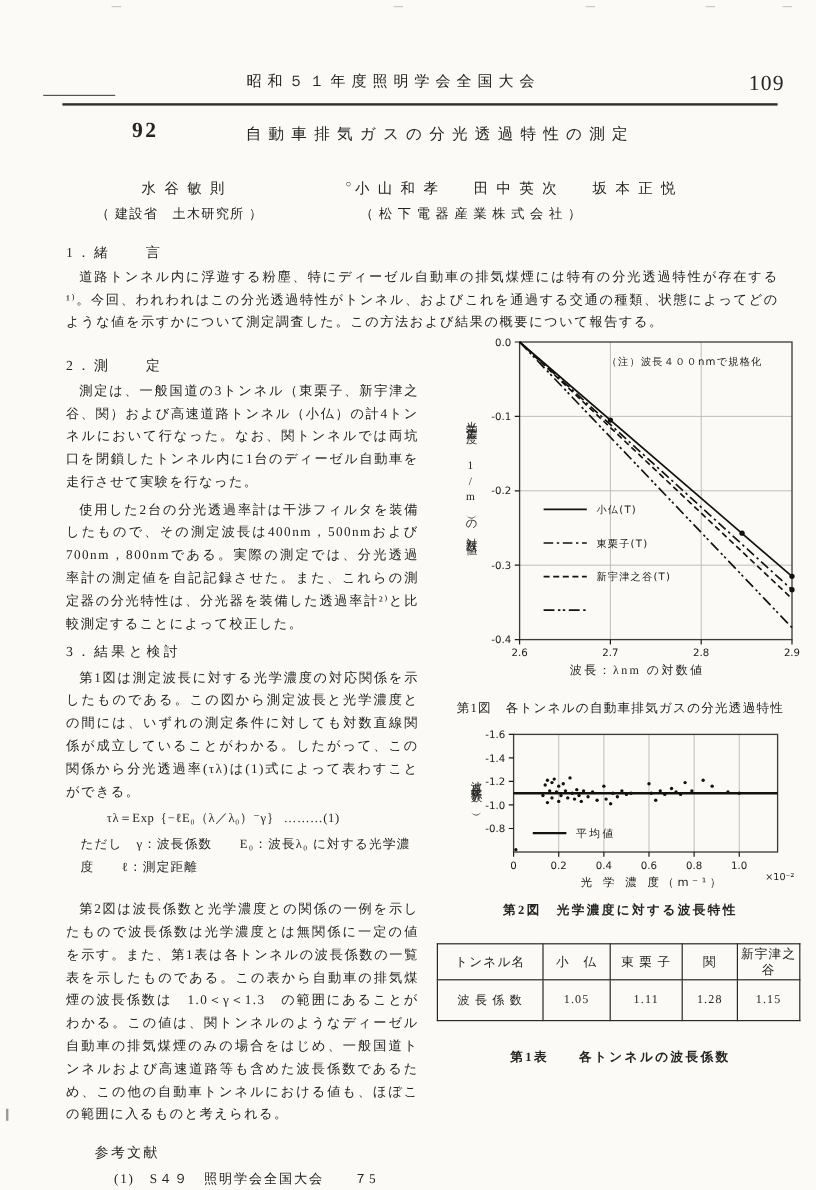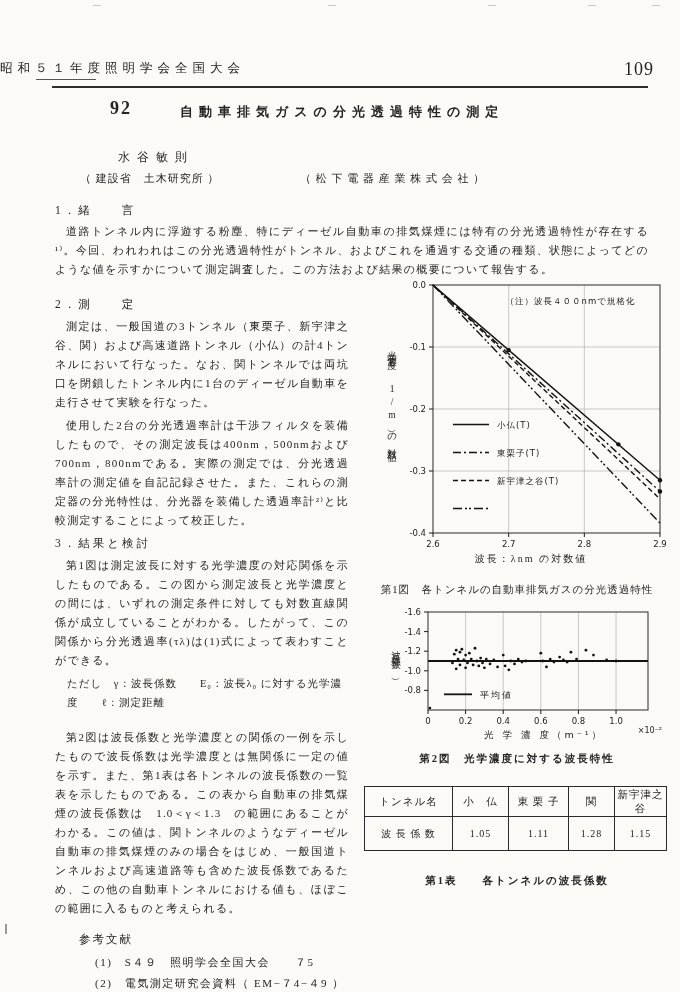--- a/index.html
+++ b/index.html
@@ -1,26 +1,26 @@
 <!DOCTYPE html>
 <html><head>
 <meta charset="utf-8">
 <style>
   *{margin:0;padding:0;box-sizing:border-box}
   html,body{background:#cfcfcf}
   #page{position:relative;width:680px;height:992px;margin:0 auto;background:#fbfaf7;
         overflow:hidden;font-family:"Liberation Serif","DejaVu Serif",serif;color:#242424}
   .abs{position:absolute}
   .regmark{position:absolute;top:5px;width:8px;height:1px;background:#c9c9c5}
-  .conf{left:0;top:60px;width:624px;text-align:left;font-size:12.5px;letter-spacing:5px}
+  .conf{left:16px;top:60px;width:624px;text-align:center;font-size:12.5px;letter-spacing:5px}
   .pageno{right:26px;top:59px;font-size:18px;letter-spacing:1px}
   .rule-main{left:52px;top:86px;width:596px;height:2px;background:#2e2e2e}
   .rule-left{left:36px;top:79px;width:60px;height:1px;background:#555}
   .papernum{left:110px;top:98px;font-size:18px;font-weight:bold;letter-spacing:2px}
-  .papertitle{left:180px;top:103px;width:370px;text-align:left;font-size:13px;font-weight:bold;letter-spacing:6px}
+  .papertitle{left:159px;top:103px;width:370px;text-align:right;font-size:13px;font-weight:normal;letter-spacing:6px}
   .auth1{left:118px;top:149px;font-size:12px;letter-spacing:2px}
   .auth2{left:288px;top:149px;font-size:12px;letter-spacing:2px}
   .pmark{font-size:8px;vertical-align:super;margin-right:1px}
   .affil1{left:80px;top:171px;font-size:11px;letter-spacing:1px}
   .affil2{left:300px;top:171px;font-size:11px;letter-spacing:1px}
   .sech{font-size:11.5px;letter-spacing:3px;margin:6px 0 5px 0}
   .h1{left:55px;top:203px;font-size:11.5px;letter-spacing:3px}
   .h2{left:55px;top:297px;font-size:11.5px;letter-spacing:3px}
   .intro{left:55px;top:222px;width:594px;font-size:11px;line-height:19px;letter-spacing:1.3px;
          text-align:justify;text-indent:1em}
@@ -57,32 +57,34 @@
 
   <div class="abs conf">昭和５１年度照明学会全国大会</div>
   <div class="abs pageno">109</div>
   <div class="abs rule-main"></div>
   <div class="abs rule-left"></div>
 
   <div class="abs papernum">92</div>
   <div class="abs papertitle">自動車排気ガスの分光透過特性の測定</div>
 
   <div class="abs auth1">水 谷 敏 則</div>
+  <div class="abs auth2"><sup class="pmark">○</sup><span>小 山 和 孝　　田 中 英 次　　坂 本 正 悦</span></div>
   <div class="abs affil1">（ 建設省　土木研究所 ）</div>
   <div class="abs affil2">（ 松 下 電 器 産 業 株 式 会 社 ）</div>
 
   <div class="abs h1">1．緒　　言</div>
   <div class="abs intro">道路トンネル内に浮遊する粉塵、特にディーゼル自動車の排気煤煙には特有の分光透過特性が存在する¹⁾。今回、われわれはこの分光透過特性がトンネル、およびこれを通過する交通の種類、状態によってどのような値を示すかについて測定調査した。この方法および結果の概要について報告する。</div>
   <div class="abs h2">2．測　　定</div>
 
   <div class="abs leftcol">
     <p class="para">測定は、一般国道の3トンネル（東栗子、新宇津之谷、関）および高速道路トンネル（小仏）の計4トンネルにおいて行なった。なお、関トンネルでは両坑口を閉鎖したトンネル内に1台のディーゼル自動車を走行させて実験を行なった。</p>
     <p class="para">使用した2台の分光透過率計は干渉フィルタを装備したもので、その測定波長は400nm，500nmおよび700nm，800nmである。実際の測定では、分光透過率計の測定値を自記記録させた。また、これらの測定器の分光特性は、分光器を装備した透過率計²⁾と比較測定することによって校正した。</p>
     <p class="sech">3．結果と検討</p>
     <p class="para">第1図は測定波長に対する光学濃度の対応関係を示したものである。この図から測定波長と光学濃度との間には、いずれの測定条件に対しても対数直線関係が成立していることがわかる。したがって、この関係から分光透過率(τλ)は(1)式によって表わすことができる。</p>
+    <p class="formula">τλ＝Exp｛−ℓE₀（λ／λ₀）⁻γ｝ ………(1)</p>
     <p class="fnote">ただし　γ：波長係数　　E₀：波長λ₀ に対する光学濃度　　ℓ：測定距離</p>
     <p class="para">第2図は波長係数と光学濃度との関係の一例を示したもので波長係数は光学濃度とは無関係に一定の値を示す。また、第1表は各トンネルの波長係数の一覧表を示したものである。この表から自動車の排気煤煙の波長係数は　1.0＜γ＜1.3　の範囲にあることがわかる。この値は、関トンネルのようなディーゼル自動車の排気煤煙のみの場合をはじめ、一般国道トンネルおよび高速道路等も含めた波長係数であるため、この他の自動車トンネルにおける値も、ほぼこの範囲に入るものと考えられる。</p>
     <p class="refh">参考文献</p>
     <p class="refi">(1)　S４９　照明学会全国大会　　７5</p>
     <p class="refi">(2)　電気測定研究会資料（ EM−７4−４9 ）</p>
   </div>
 
   <svg id="fig1" class="abs" width="296" height="290" style="left:372px;top:272px">
       <line x1="136.66666666666677" x2="136.66666666666677" y1="13" y2="261" stroke="#b3b3ad" stroke-width="0.7"></line>
       <line x1="212.33333333333323" x2="212.33333333333323" y1="13" y2="261" stroke="#b3b3ad" stroke-width="0.7"></line>

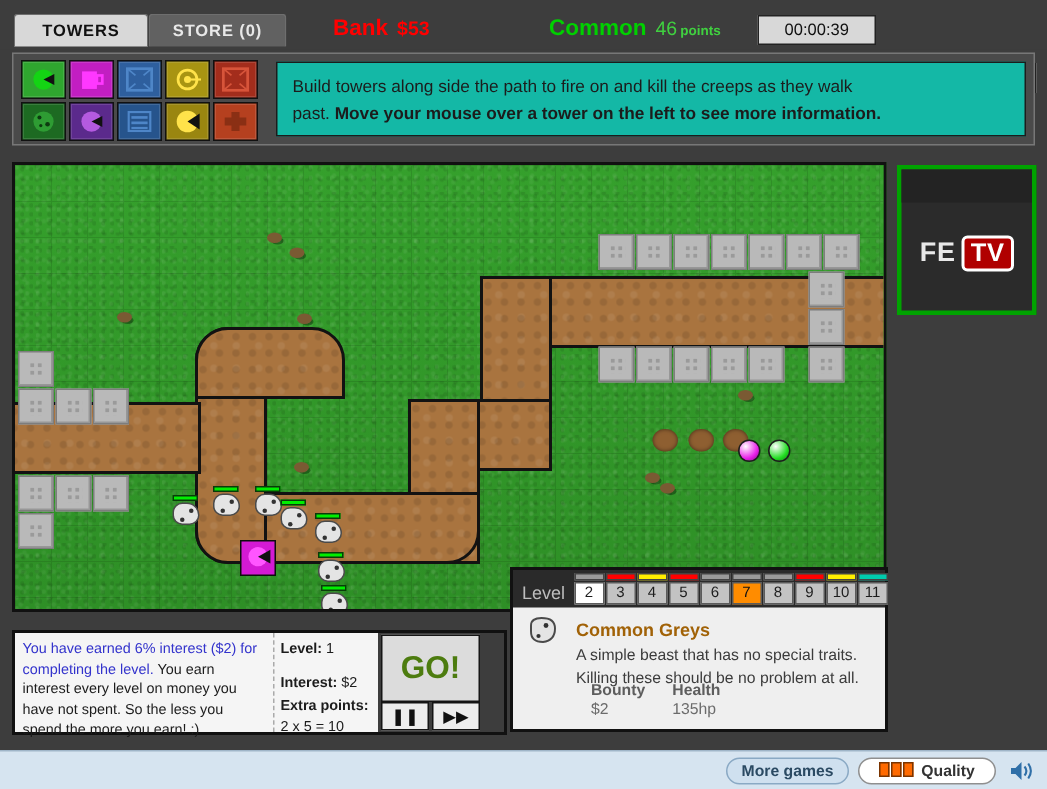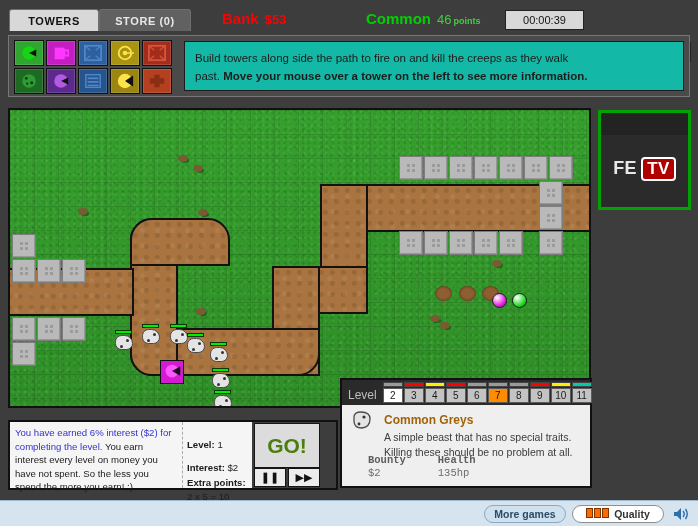--- a/index.html
+++ b/index.html
@@ -124,31 +124,31 @@
              background:#c3c3c3; border:1px solid #5b5b5b; color:#1d1d1d;
              font-size:10px; display:flex; align-items:center; justify-content:center; cursor:pointer; }
   .lvlcell.done { background:#ffffff; }
   .lvlcell.current { background:#ff8c00; color:#111; }
   .lvlcell .bonus { position:absolute; left:-1px; top:-7px; width:20px; height:5px; border:1px solid #444; }
 
   .creepinfo { position:absolute; left:0; top:25px; right:0; bottom:0; padding:8px 10px 6px 42px; }
   .creepicon { position:absolute; left:9px; top:31px; width:22px; height:20px; }
   .cname { font-size:12px; font-weight:bold; color:#a16207; }
   .cdesc { font-size:10.5px; color:#3c3c3c; line-height:1.45; margin-top:3px; }
-  .cstats { position:absolute; left:26px; bottom:7px; display:flex; gap:32px;font-family:Liberation Mono, monospace; }
+  .cstats { position:absolute; left:52px; bottom:7px; display:flex; gap:18px; }
   .cstats .lab { font-size:10.5px; font-weight:bold; color:#5d5d5d; }
   .cstats .val { font-size:10.5px; color:#6b6b6b; margin-top:1px; }
 
   
   .msgpanel { position:absolute; left:8px; top:420px; width:330px; height:70px;
               background:#3d3d3d; border:2px solid #111; display:flex; }
   .msgtext { width:172px; background:#f5f5f5; padding:4px 5px; font-size:9.6px;
              color:#1c1c1c; line-height:1.42; }
   .msgtext .hl { color:#3333cc; }
-  .msgstats { width:70px; background:#f5f5f5; border-left:1px dashed #aaa; padding:16px 4px;
+  .msgstats { width:70px; background:#f5f5f5; border-left:1px dashed #aaa; padding:4px 4px;
               font-size:9.6px; color:#1c1c1c; line-height:1.5; }
   .msgstats b { font-weight:bold; }
   .goarea { width:auto; flex:1; position:relative; background:#3d3d3d; }
   .gobtn { position:absolute; left:2px; top:1px; width:66px; height:45px; background:#dcdcdc;
            border:1px solid #151515; color:#4d7c0f; font-size:21px; font-weight:bold;
            display:flex; align-items:center; justify-content:center; cursor:pointer; }
   .ctrlbtn { position:absolute; top:46px; width:32px; height:19px; background:#ededed;
              border:1px solid #151515; display:flex; align-items:center; justify-content:center;
              font-size:11px; color:#111; cursor:pointer; }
§ §
▶ **Exercise requirements**:
Say how many lines in the records hold the string "pageno", please, and add no other words.

▶ **Response to the exercise**:
2